Museum Mysteries: Hair Wreaths
Thousands of people drive by the Colorado Springs Pioneers Museum every day without knowing what lies inside, even though admission to the museum is free. I drive by myself fairly often, and I figured that if people could get a preview of some of the interesting items featured there, they might visit the museum and discover something new. With this in mind, I began exploring some “museum mysteries” which I will share over the next few columns.
Just inside the door of the Colorado Springs Pioneers Museum is something that looks like a coronet or a tiara, but it is neither. It is known as a hair wreath. Not a wreath worn in the hair, Greek style, but a wreath made out of actual human hair.
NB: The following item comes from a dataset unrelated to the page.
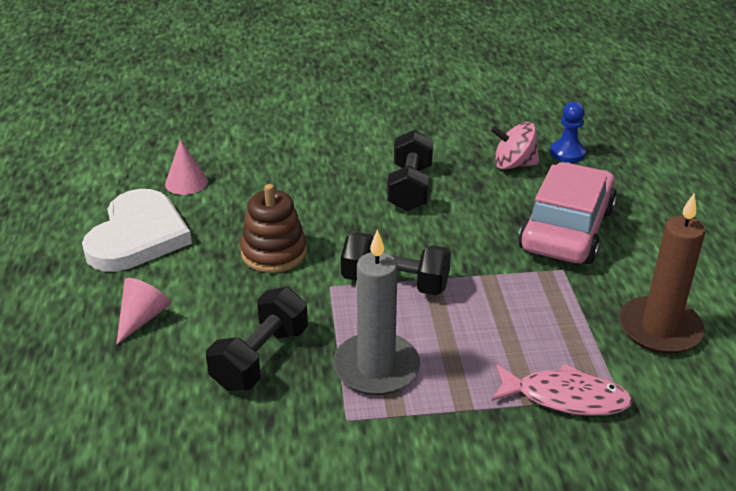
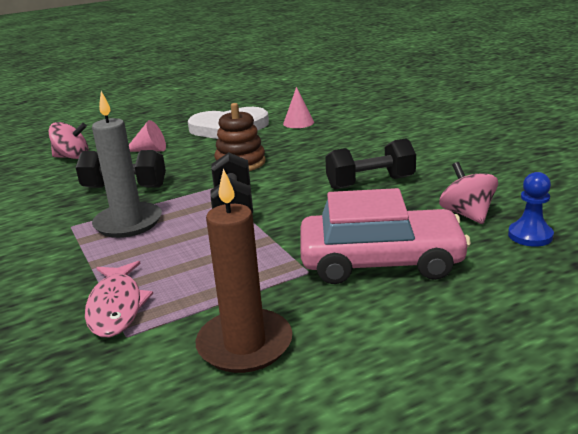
camera: 70 degrees right, 10 degrees down
none -> pink spinning top [48,122,89,159]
This hair wreath, made by Mrs. Harry Knight in around 1840, shows a wire frame on which thousands of human hairs are woven into flowers, leaves, and stems. The donors’ names are written on little labels around the outside: Lizzie, Adam, Laura, Mother, Ada, Kate, Father, Clara, and Henrietta.
Unlike the older custom of putting a lock of someone’s hair in a locket, the art of making a wreath or other decorative item out of hair started in the early 1800’s. Most of the time the wreath was made from locks of hair from a deceased person as a memento, but as the custom of hair wreaths became more widespread, people started making wreaths from their family’s hair, and as the fad gained momentum, they began making generational wreaths. In some of them, it is possible to see samples of all colors, even the blond of a new baby next to the silver of an elderly person. As the family gained or lost members, the older hair was moved toward the top of the design, while newer embellishments were added at the bottom, almost always in a horseshoe shape. Sometimes friends would exchange hair samples, and a lady always kept a collection box on the dressing table, to which she added her own hair as she brushed it out each night.
The hair was usually tatted, a lace-making technique, and wound around a wire and shaped into various forms according to the style of the piece. Known as a form of “fancy work,” women would undertake this craft just as they would sewing, knitting, or needlepoint.
Next to the simpler wreath is one much more elaborate, with layers of different designs and a bird in the center. This one was constructed by Mrs. H. H. Grafton, wife of the Manitou Springs Postmaster, in 1889 (Mr. Grafton, besides being Postmaster for 25 years, was also one of the founders of the State Teachers College). Like real horseshoes, these wreaths were hung with the opening up, because to display it any other way would let the luck run out. This wreath must have been added to for decades.
Modern museum visitors may look upon these wreaths with distaste, but in the nineteenth century, they were loving remembrances of cherished family members. They chronicled history the same way family trees do, but in a much more tangible way. Hair wreaths were a visual reminder of a person’s existence in the family’s life, long after that person had departed.
Who knows what other mysteries await inside the historic walls of the old El Paso County Courthouse, which now houses the Colorado Springs Pioneers Museum? With free admission, there’s no reason not to go find out for yourself.